What you need to do -
Please convert the records below into a Markdown table with two columns, Row and Line, giving each non-blank line its own numbered row. Leave the pictures out of the answer.

Input -
-.-.-

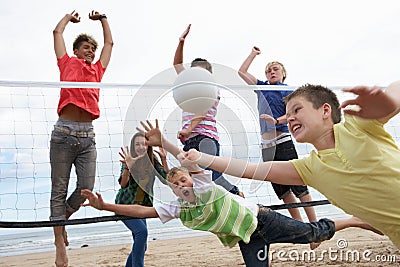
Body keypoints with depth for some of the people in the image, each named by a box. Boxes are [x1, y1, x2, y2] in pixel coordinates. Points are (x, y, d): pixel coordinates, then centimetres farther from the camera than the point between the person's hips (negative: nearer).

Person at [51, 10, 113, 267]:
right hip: (64, 132, -3)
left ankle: (61, 219, 25)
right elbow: (58, 32, 21)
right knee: (60, 189, -1)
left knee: (86, 187, -3)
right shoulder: (68, 64, 14)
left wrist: (102, 18, 41)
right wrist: (70, 17, 37)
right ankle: (60, 244, 6)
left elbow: (109, 43, 34)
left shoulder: (97, 69, 22)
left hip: (88, 135, 4)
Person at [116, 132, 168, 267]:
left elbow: (166, 179, -8)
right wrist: (127, 166, -47)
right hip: (126, 205, -6)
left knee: (141, 245, 7)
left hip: (141, 206, 6)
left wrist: (163, 159, -17)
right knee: (142, 231, -28)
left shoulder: (152, 161, -3)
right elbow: (123, 184, -30)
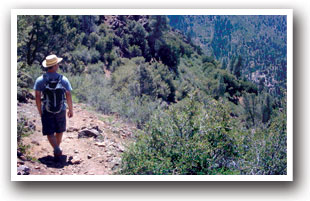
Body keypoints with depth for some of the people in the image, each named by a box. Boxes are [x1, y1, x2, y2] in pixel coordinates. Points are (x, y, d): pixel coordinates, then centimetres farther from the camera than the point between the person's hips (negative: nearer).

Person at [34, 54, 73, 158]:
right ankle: (57, 148, 36)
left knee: (50, 132, 7)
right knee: (59, 131, 21)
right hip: (60, 110, 1)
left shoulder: (40, 80, -9)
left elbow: (37, 98, -6)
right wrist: (71, 110, 9)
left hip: (46, 111, -1)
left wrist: (40, 112, 7)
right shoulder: (64, 80, -9)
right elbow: (69, 97, -4)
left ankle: (56, 149, -13)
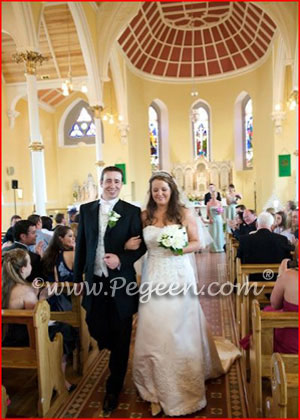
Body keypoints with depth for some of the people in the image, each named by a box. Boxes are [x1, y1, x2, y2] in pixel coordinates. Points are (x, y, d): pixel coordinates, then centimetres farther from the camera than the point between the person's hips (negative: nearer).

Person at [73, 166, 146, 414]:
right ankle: (116, 354, 51)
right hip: (95, 282, 3)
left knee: (121, 339, 9)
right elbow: (81, 245, 7)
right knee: (97, 331, 15)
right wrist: (77, 278, 7)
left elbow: (141, 245, -4)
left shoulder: (132, 212, -5)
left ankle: (114, 389, 31)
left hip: (121, 282, -2)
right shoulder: (86, 210, 4)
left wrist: (121, 260, -20)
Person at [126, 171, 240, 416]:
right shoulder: (145, 216, 5)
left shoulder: (185, 214, -2)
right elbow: (140, 244, 12)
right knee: (154, 332, 5)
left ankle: (184, 387, 27)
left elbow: (197, 243, 1)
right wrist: (130, 245, -9)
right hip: (154, 277, 2)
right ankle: (159, 390, 24)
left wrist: (182, 248, -18)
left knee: (180, 330, 6)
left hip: (179, 276, -2)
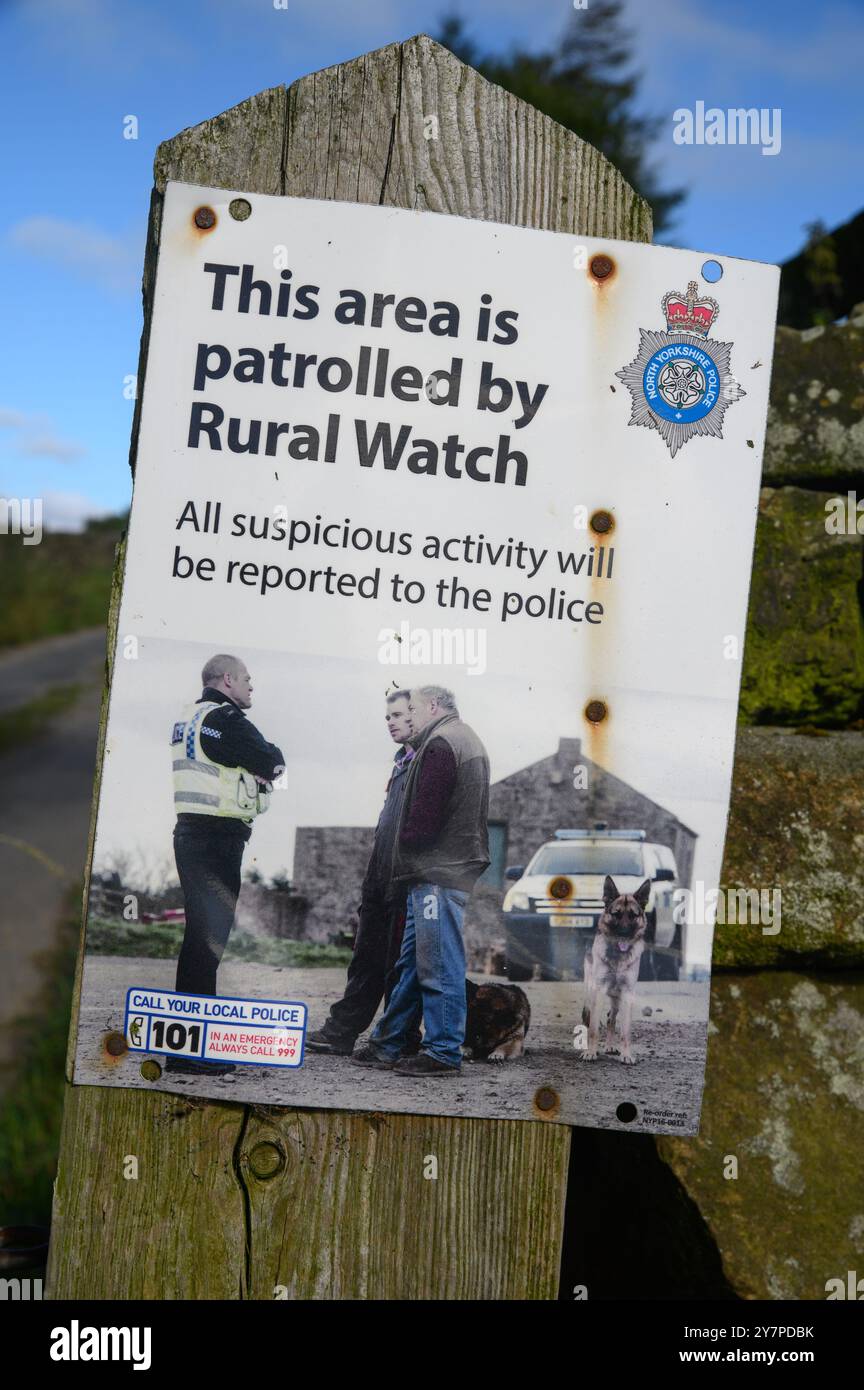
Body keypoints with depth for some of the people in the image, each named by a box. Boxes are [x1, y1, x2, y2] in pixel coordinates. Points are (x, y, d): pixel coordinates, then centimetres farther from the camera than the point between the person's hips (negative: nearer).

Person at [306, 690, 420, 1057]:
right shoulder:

-.-.-

Exercise answer -
| Row | Line |
|---|---|
| 1 | Body keypoints with depth for some of the people in the image, each named by a box. Boxes are [x1, y1, x2, y2] in pixel coordinates. Points are (x, y, d): pixel coordinates, then centimetres farther from the camera than the point between the person's hips (negative: nearer). |
| 2 | Person at [51, 10, 113, 267]: |
| 3 | right hip: (64, 132, -3) |
| 4 | left ankle: (61, 219, 25) |
| 5 | right elbow: (58, 32, 21) |
| 6 | right knee: (60, 189, -1) |
| 7 | left knee: (86, 187, -3) |
| 8 | right shoulder: (68, 64, 14) |
| 9 | left wrist: (102, 18, 41) |
| 10 | right wrist: (70, 17, 37) |
| 11 | right ankle: (60, 244, 6) |
| 12 | left elbow: (109, 43, 34) |
| 13 | left shoulder: (97, 69, 22) |
| 14 | left hip: (88, 135, 4) |
| 15 | Person at [116, 132, 168, 267]: |
| 16 | left elbow: (166, 179, -8) |
| 17 | right wrist: (127, 166, -47) |
| 18 | right hip: (126, 205, -6) |
| 19 | left knee: (141, 245, 7) |
| 20 | left hip: (141, 206, 6) |
| 21 | left wrist: (163, 159, -17) |
| 22 | right knee: (142, 231, -28) |
| 23 | left shoulder: (152, 161, -3) |
| 24 | right elbow: (123, 184, -30) |
| 25 | Body keypoints with depth for some of the people in the image, each named by a box. Boxes are [x1, y1, x2, y2] in pixel coordinates. Points are (x, y, d): pixel coordinates, then centimetres farther from the camera than the point between the person's hips (negative: nearer). |
| 26 | Person at [34, 54, 73, 158]: |
| 27 | right ankle: (57, 148, 36) |
| 28 | left knee: (50, 132, 7) |
| 29 | right knee: (59, 131, 21) |
| 30 | right hip: (60, 110, 1) |
| 31 | left shoulder: (40, 80, -9) |
| 32 | left elbow: (37, 98, -6) |
| 33 | right wrist: (71, 110, 9) |
| 34 | left hip: (46, 111, -1) |
| 35 | left wrist: (40, 112, 7) |
| 36 | right shoulder: (64, 80, -9) |
| 37 | right elbow: (69, 97, -4) |
| 38 | left ankle: (56, 149, -13) |
| 39 | Body keypoints with depth for some of the people in the image, each named by a box. Boxes are [x1, y1, x2, y2] in pixel coordinates. Points are (x, y, d): pixel coordinates, then centimetres farther from the camera than the point between the person's hips (negative: nearer). |
| 40 | Person at [73, 166, 146, 414]: |
| 41 | right ankle: (116, 354, 51) |
| 42 | right hip: (95, 282, 3) |
| 43 | left knee: (121, 339, 9) |
| 44 | right elbow: (81, 245, 7) |
| 45 | right knee: (97, 331, 15) |
| 46 | right wrist: (77, 278, 7) |
| 47 | left elbow: (141, 245, -4) |
| 48 | left shoulder: (132, 212, -5) |
| 49 | left ankle: (114, 389, 31) |
| 50 | left hip: (121, 282, -2) |
| 51 | right shoulder: (86, 210, 4) |
| 52 | left wrist: (121, 260, -20) |
| 53 | Person at [126, 171, 240, 416]: |
| 54 | right shoulder: (145, 216, 5) |
| 55 | left shoulder: (185, 214, -2) |
| 56 | right elbow: (140, 244, 12) |
| 57 | right knee: (154, 332, 5) |
| 58 | left ankle: (184, 387, 27) |
| 59 | left elbow: (197, 243, 1) |
| 60 | right wrist: (130, 245, -9) |
| 61 | right hip: (154, 277, 2) |
| 62 | right ankle: (159, 390, 24) |
| 63 | left wrist: (182, 248, -18) |
| 64 | left knee: (180, 330, 6) |
| 65 | left hip: (179, 276, -2) |
| 66 | Body keypoints with depth for some of the people in the image, each named by a box. Boxes are [x1, y1, x2, y2] in pixel coordinates. Points are (x, y, d): pixel coordinates, then centimetres farther from the camera than the point between the person's hips (negative: nearer). |
| 67 | Person at [306, 690, 420, 1057]: |
| 68 | right shoulder: |